If A Banana Falls In The Forest…

by bdunn on March 3, 2011

in Fruit

When I was a boy, I imagined I might become several things, but none of them was a banana lumberjack.Banana totems wait for the rain and heat

Yet such I’ve become, each year a few weeks after nature’s frosty-freeze wipes out the largest of the banana plants – those with fruit that ripened too late, or an even later flower in lieu of bananas never to be born. These aren’t majestic oaks stretching into the sky; Raja Puri bananas reach maybe 10 feet (although that modest span might’ve actually reached the sky this morning, as a very low fog lent a Hound of the Baskervilles’ air about the place). I dropped five of them, most with extremely wet and juicy trunks of about 6 inches in diameter, soft enough that my hand saw sliced through almost like butter, butter with a little stringy resistance and the slightly spoiled smell of expired prehistoric uber-grass, which is pretty much what a banana is, isn’t it?
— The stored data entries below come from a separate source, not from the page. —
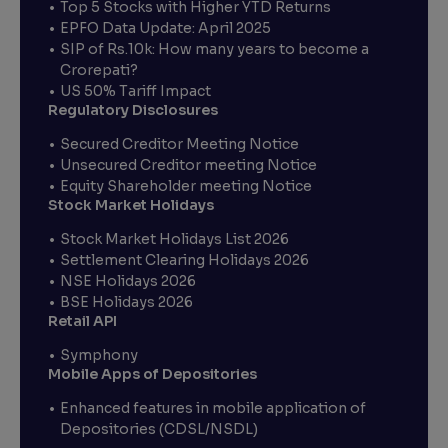
Top 5 Stocks with Higher YTD Returns
EPFO Data Update: April 2025
SIP of Rs.10k: How many years to become a
Crorepati?
US 50% Tariff Impact
Regulatory Disclosures
Secured Creditor Meeting Notice
Unsecured Creditor meeting Notice
Equity Shareholder meeting Notice
Stock Market Holidays
Stock Market Holidays List 2026
Settlement Clearing Holidays 2026
NSE Holidays 2026
BSE Holidays 2026
Retail API
Symphony
Mobile Apps of Depositories
Enhanced features in mobile application of
Depositories (CDSL/NSDL)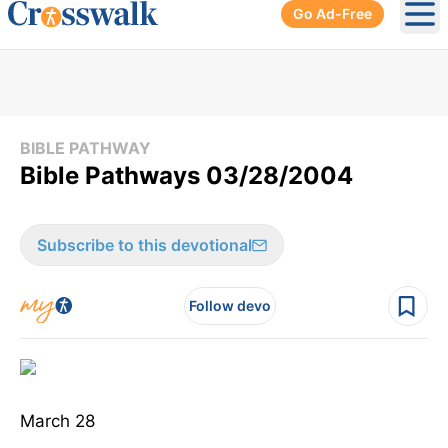
Go Ad-Free
Ope
BIBLE PATHWAY
Bible Pathways 03/28/2004
Subscribe to this devotional
Follow devo
March 28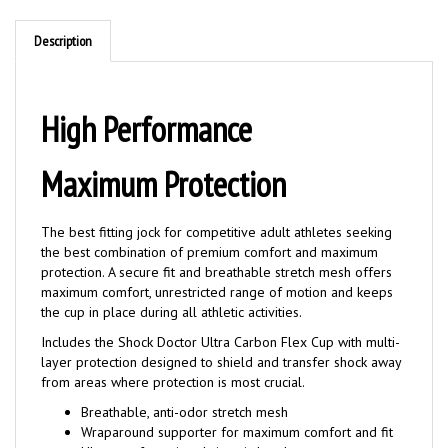
Description
High Performance
Maximum Protection
The best fitting jock for competitive adult athletes seeking
the best combination of premium comfort and maximum
protection. A secure fit and breathable stretch mesh offers
maximum comfort, unrestricted range of motion and keeps
the cup in place during all athletic activities.
Includes the Shock Doctor Ultra Carbon Flex Cup with multi-
layer protection designed to shield and transfer shock away
from areas where protection is most crucial.
Breathable, anti-odor stretch mesh
Wraparound supporter for maximum comfort and fit
Ultra comfort micro-knit waistband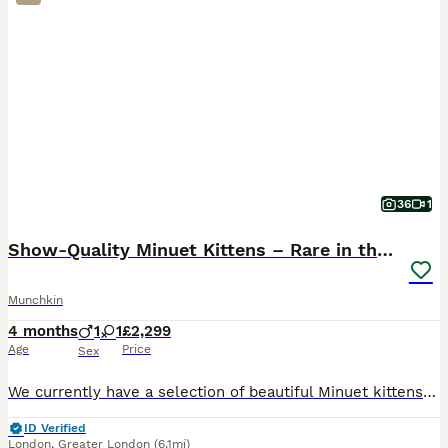
36
1
Show-Quality Minuet Kittens – Rare in the UK
Munchkin
4 months
1
1
£2,299
Age
Price
Sex
We currently have a selection of beautiful Minuet kittens available. Both parents are TICA registered and can be seen with the kittens. They are pedigree kittens with excellent bloodlines and show-qua
ID Verified
London
,
Greater London
(6.1mi)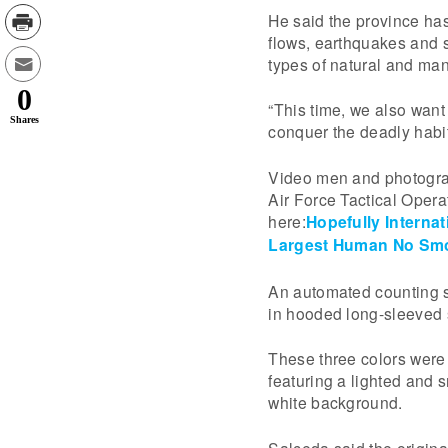
He said the province has
flows, earthquakes and s
types of natural and ma
0
“This time, we also want 
Shares
conquer the deadly habi
Video men and photograp
Air Force Tactical Opera
here:
Hopefully Internat
Largest Human No Smo
An automated counting s
in hooded long-sleeved sh
These three colors were
featuring a lighted and 
white background.
Salceda said the origina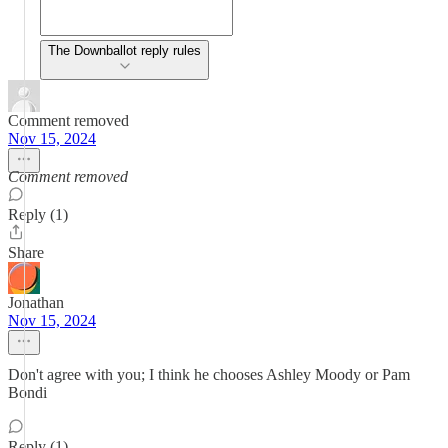
The Downballot reply rules
Comment removed
Nov 15, 2024
Comment removed
Reply (1)
Share
Jonathan
Nov 15, 2024
Don't agree with you; I think he chooses Ashley Moody or Pam
Bondi
Reply (1)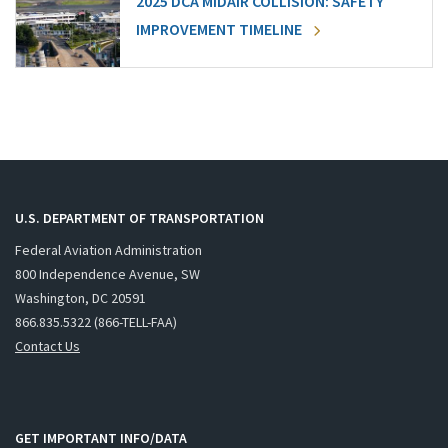
2025 DCA MIDAIR COLLISION: SAFETY
IMPROVEMENT TIMELINE
U.S. DEPARTMENT OF TRANSPORTATION
Federal Aviation Administration
800 Independence Avenue, SW
Washington, DC 20591
866.835.5322 (866-TELL-FAA)
Contact Us
GET IMPORTANT INFO/DATA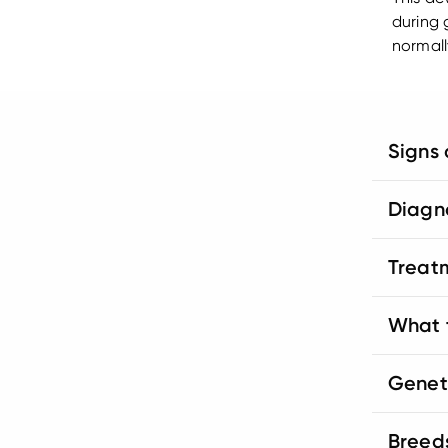
during 
normall
Signs
Diagn
Treat
What t
Genet
Breed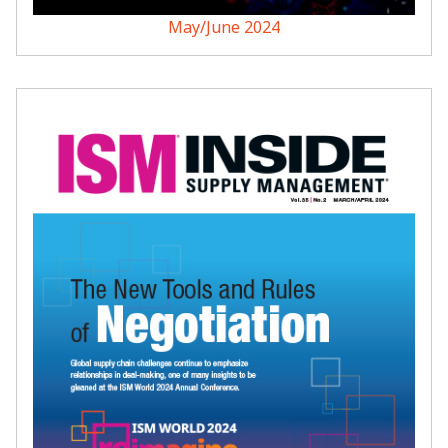
May/June 2024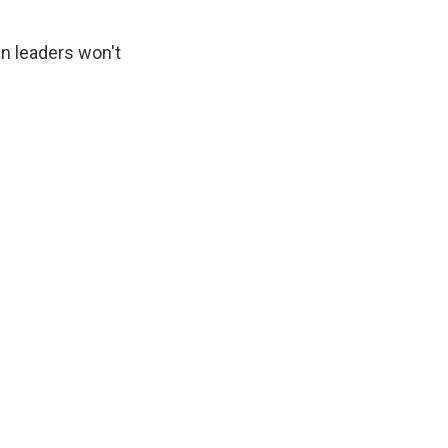
n leaders won't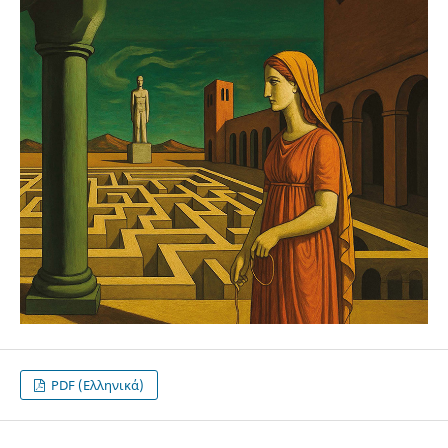
PDF (Ελληνικά)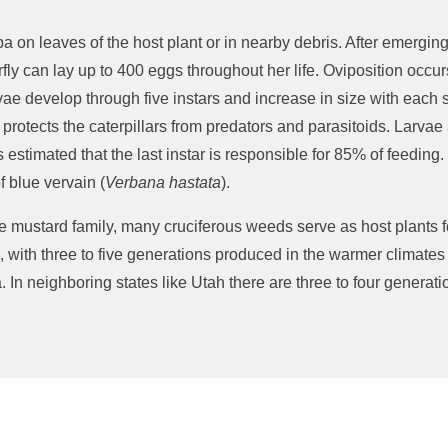
on leaves of the host plant or in nearby debris.
After
emergin
fly can lay up to
400
eggs throughout her life.
Oviposition occur
vae develop through five instars and increase in size with each 
protects the caterpillars from predators and parasitoids.
Larvae
s estimated
that the last instar
is responsible for
85% of feeding.
 blue vervain (
Verbana
hastata
).
the mustard family,
many
cruciferous weeds serve as host plants fo
 with three to five generations produced in the warmer climates 
.
In neighboring states like Utah there are three to four generat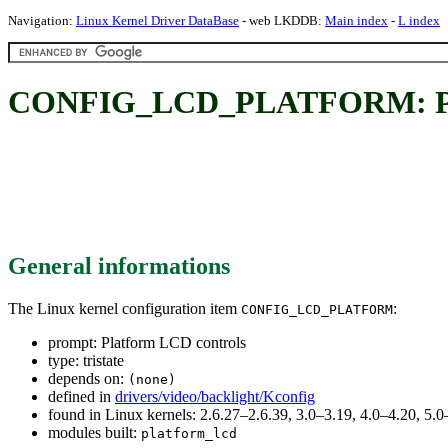
Navigation:
Linux Kernel Driver DataBase
- web LKDDB:
Main index
-
L index
CONFIG_LCD_PLATFORM: Pla
General informations
The Linux kernel configuration item
:
CONFIG_LCD_PLATFORM
prompt: Platform LCD controls
type: tristate
depends on:
(none)
defined in
drivers/video/backlight/Kconfig
found in Linux kernels: 2.6.27–2.6.39, 3.0–3.19, 4.0–4.20, 5
modules built:
platform_lcd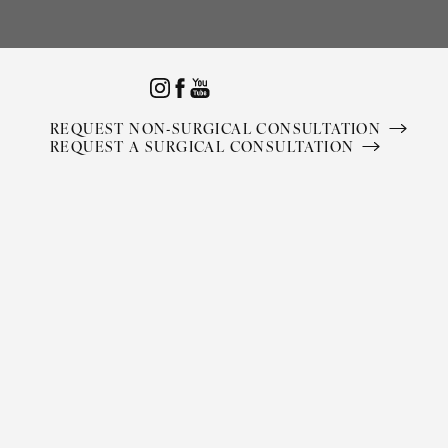
Accessibility Menu
(CTRL + U)
REQUEST NON-SURGICAL CONSULTATION
REQUEST A SURGICAL CONSULTATION
◑
Contrast Mode
Highlight Links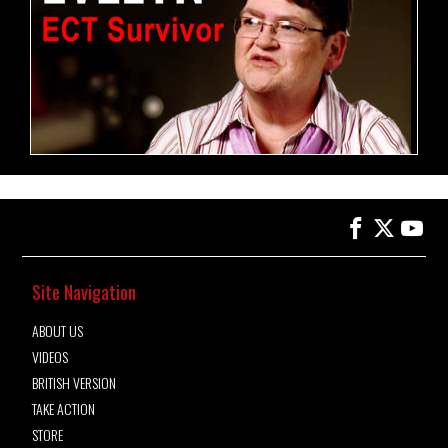
Site Navigation
ABOUT US
VIDEOS
BRITISH VERSION
TAKE ACTION
STORE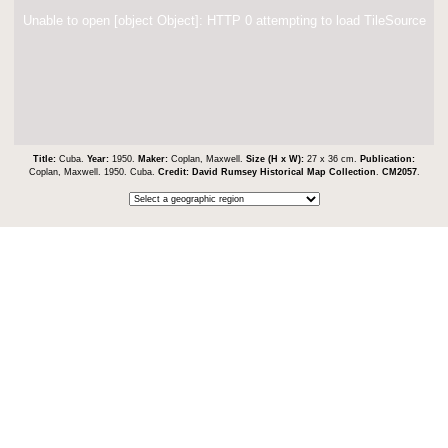
Unable to open [object Object]: HTTP 0 attempting to load TileSource
Title:
Cuba.
Year:
1950.
Maker:
Coplan, Maxwell.
Size (H x W):
27 x 36 cm.
Publication:
Coplan, Maxwell. 1950. Cuba.
Credit:
David Rumsey Historical Map Collection
.
CM2057
.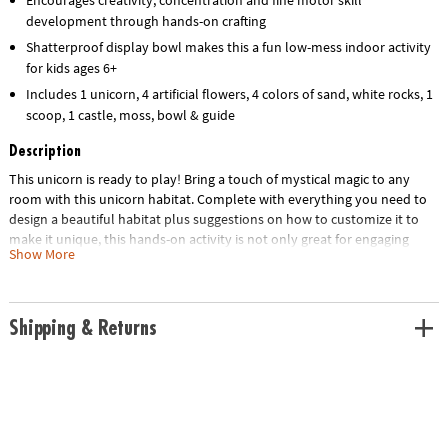
development through hands-on crafting
Shatterproof display bowl makes this a fun low-mess indoor activity
for kids ages 6+
Includes 1 unicorn, 4 artificial flowers, 4 colors of sand, white rocks, 1
scoop, 1 castle, moss, bowl & guide
Description
This unicorn is ready to play! Bring a touch of mystical magic to any
room with this unicorn habitat. Complete with everything you need to
design a beautiful habitat plus suggestions on how to customize it to
make it unique, this hands-on activity is not only great for engaging
Show More
creative play but also makes for colorful bedroom or home décor. Once
your unicorn lover follows the step-by-step instructions to assemble
the habitat, they can review the included instruction guide to learn cool
facts about unicorns. They can also add their own embellishments and
Shipping & Returns
redecorate time and time again for an indoor craft that never gets old!
• Make your own sand art unicorn habitat – a fun, screen-free activity for
unicorn lovers!
• Turn sand art into a colorful unicorn landscape for play and display
• Engages fine-motor skills, creativity and concentration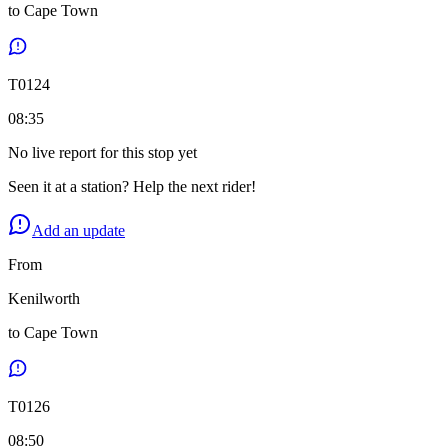
to
Cape Town
T
0124
08:35
No live report for this stop yet
Seen it at a station? Help the next rider!
Add an update
From
Kenilworth
to
Cape Town
T
0126
08:50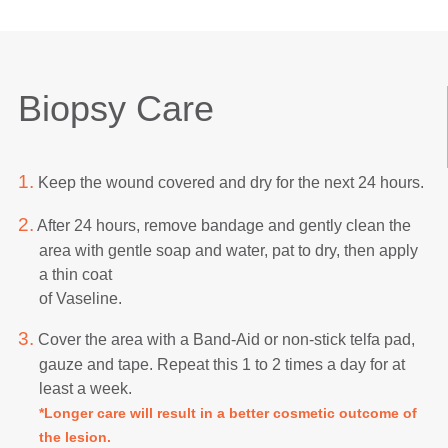
Biopsy Care
1.
Keep the wound covered and dry for the next 24 hours.
2.
After 24 hours, remove bandage and gently clean the
area with gentle soap and water, pat to dry, then apply
a thin coat
of Vaseline.
3.
Cover the area with a Band-Aid or non-stick telfa pad,
gauze and tape. Repeat this 1 to 2 times a day for at
least a week.
*Longer care will result in a better cosmetic outcome of
the lesion.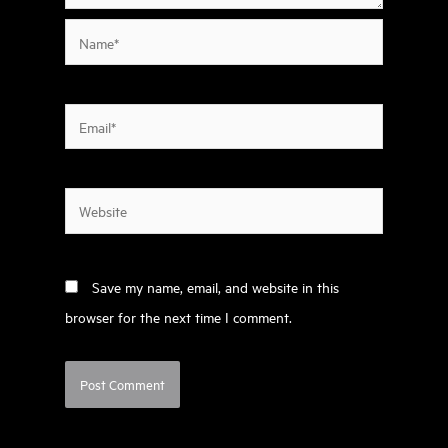
Name*
Email*
Website
Save my name, email, and website in this
browser for the next time I comment.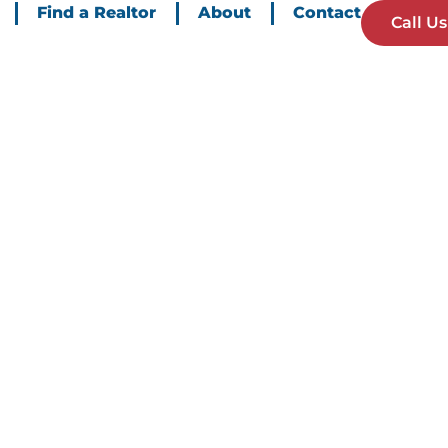
Find a Realtor
About
Contact
Call Us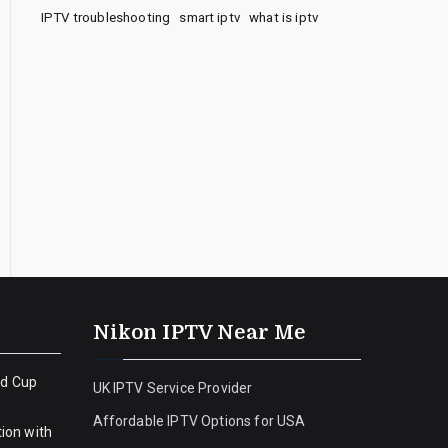
IPTV troubleshooting
smart iptv
what is iptv
Nikon IPTV Near Me
ld Cup
UK IPTV Service Provider
Affordable IPTV Options for USA
ion with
Short as they are, these water-filled trunks weigh a lot, as water tends to do, and one fell close enough to Bosco the Oblivious Canine that I had to give him a heads up in the form of the “move-your-butt” command.

You cut down the trunks of bananas that bore, or tried to bear fruit before the cold of winter put a stop to their attempt. That’s because once fruit or flower appears, the plant will quickly die, it’s work done, to be replaced by two or three smaller stalks just waiting for a little more sun. This year the cold winter killed several of the small banana stalks, too. But the large and mid-sized stalks appear to be mostly firm, a few just a little mushy near the top. This is a sign they yet live, so you don’t cut them back to ground level, because a large-stalked Raja Puri is likely to produce fruit fairly early on, meaning that you can harvest it before next winter’s mean old cold.

After cutting their dried up leaves with scissors, I observed the green of new leaves pushing through the tops of four or five banana stalks. Soon these ugly brown totems will sheath themselves in tropical green again and all will be well with the world.